Killing Lincoln: The Shocking Assassination that Changed America Forever (Bill O’Reilly and Martin Dugard)

I read Killing Lincoln: The Shocking Assassination that Changed America Forever this week. The book is a combination of fact and fiction, with the fiction serving primarily to fill gaps where facts are not known–especially regarding motives and emotions. It is intended to be a thriller, with short chapters and frequent foreshadowing.

Over the years I’ve read many books and seen many documentaries on the Civil War and President Lincoln. Due to this, most of this book contained things familiar to me. The things that were new to me were the fact that the White House first floor was open to the public during Lincoln’s presidency, Major Henry Rathbone would eventually marry and murder Clara Harris, Robert Lincoln and Lucy Hale knew each other, and Mary Surratt was kept hooded and held on the Montauk after her arrest (it appears this “fact” about Mary is not true, and that my prior understanding of her imprisonment was more accurate than what was presented in this book–several other factual errors occur in the book as well).

Knowing most of the plot developments reduced the suspense. Suspense can serve as a distraction, preventing a reader from dwelling upon character development and the substance of the writing. Lacking this distraction I found myself becoming more and more critical of the book as it progressed.

Several minor typos did not help, making me wonder about the editor. Grandiose statements like “. . . the greatest crime in the history of the United States” and ” . . . the most spectacular assassination conspiracy in the history of man” sound too much like hyperbole to me. Shades of gray were rare in this book. Characters like President Lincoln and General Grant were lionized. For Lincoln I expected this, but to see Grant presented this way surprised me. At times the focus on the moral shortcomings of the conspirators seemed forced.

I do my best not to judge a book by its cover, but this book had me fighting back preconceived ideas. When an author’s name is written in a larger font than the title of the book it means to me that the name is supposed to sell the book as much as the content. I’m not a big fan of Bill O’Reilly as a pundit. Since his name is front and center on this book, it gave me pause.
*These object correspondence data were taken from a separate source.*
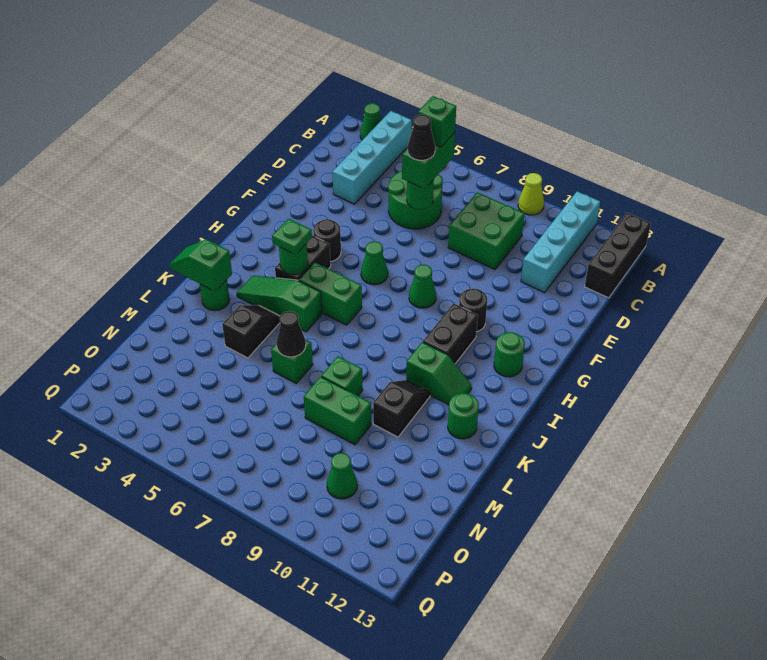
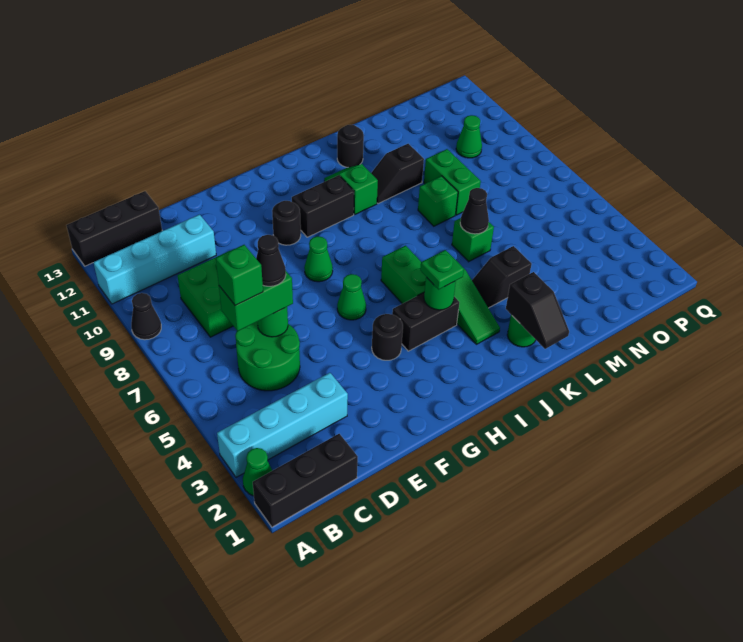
none -> black 1x3 brick [253,434,358,527]
lime 1x1 cone [518,173,544,215] -> black 1x1 cone [131,293,161,340]
green 1x1 round brick [494,332,525,377] -> none
green 1x2 slope [169,239,232,291] -> black 1x2 slope [506,272,569,349]
green 1x1 round brick [448,393,479,439] -> black 1x1 round brick [337,125,364,167]

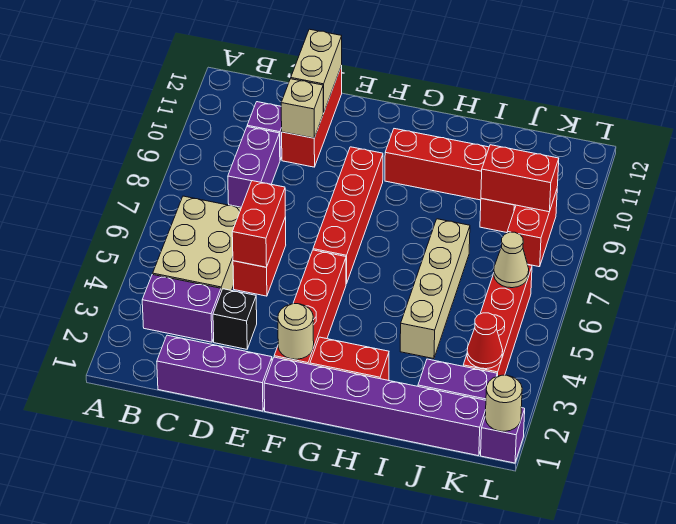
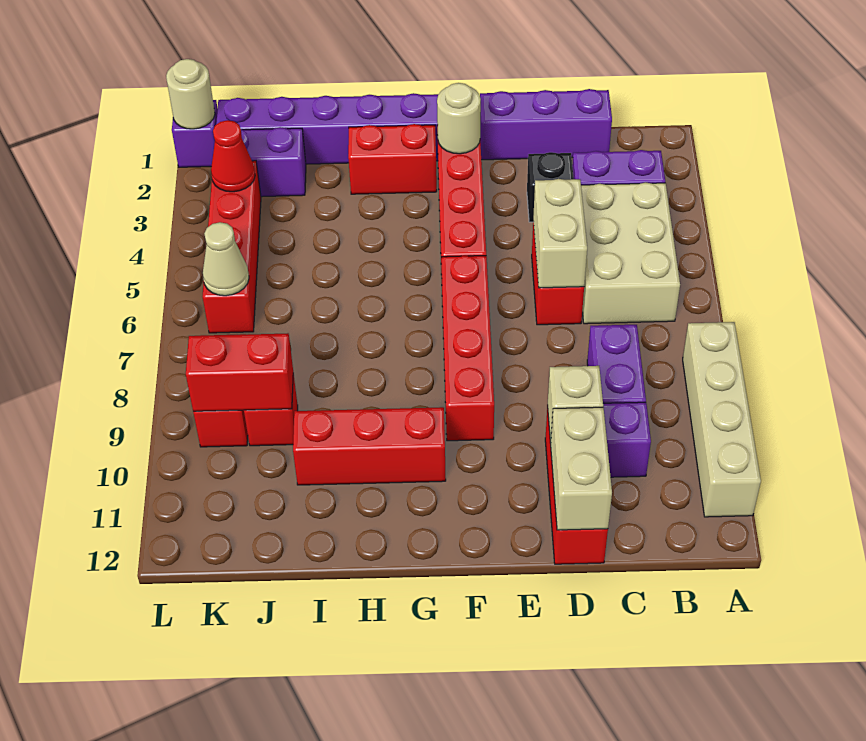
red 1x2 brick [232,181,285,267] -> tan 1x2 brick [533,179,587,288]
tan 1x4 brick [400,219,470,359] -> tan 1x4 brick moved to [683,322,761,517]

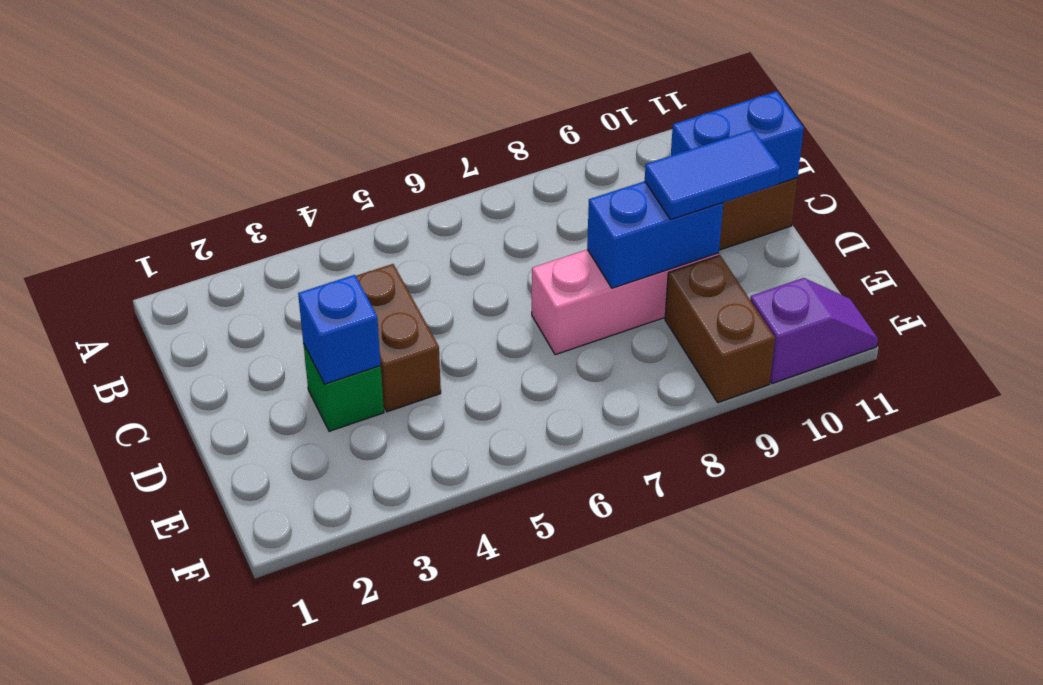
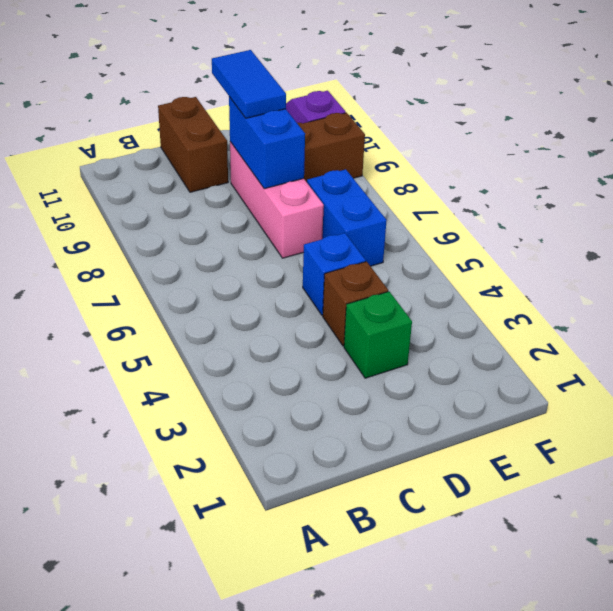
brown 1x2 brick [356,264,441,412] -> brown 1x1 brick [323,262,388,346]
blue 1x2 brick [671,91,804,184] -> blue 1x2 brick moved to [307,169,387,266]
blue 1x1 brick [298,275,381,384] -> blue 1x1 brick moved to [303,233,366,315]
It was interesting to read this book now since just a few weeks ago at The Henry Ford I  saw the rocking chair Lincoln was sitting on when he was shot. Seeing that chair and a playbill from that evening made the events in the books seem more recent and on some level more real.

My verdict is this: as entertainment and a casual introduction to the end of the Civil War and the assassination of President Lincoln this book is acceptable. It is not tedious to read at all, it feels like a light novel.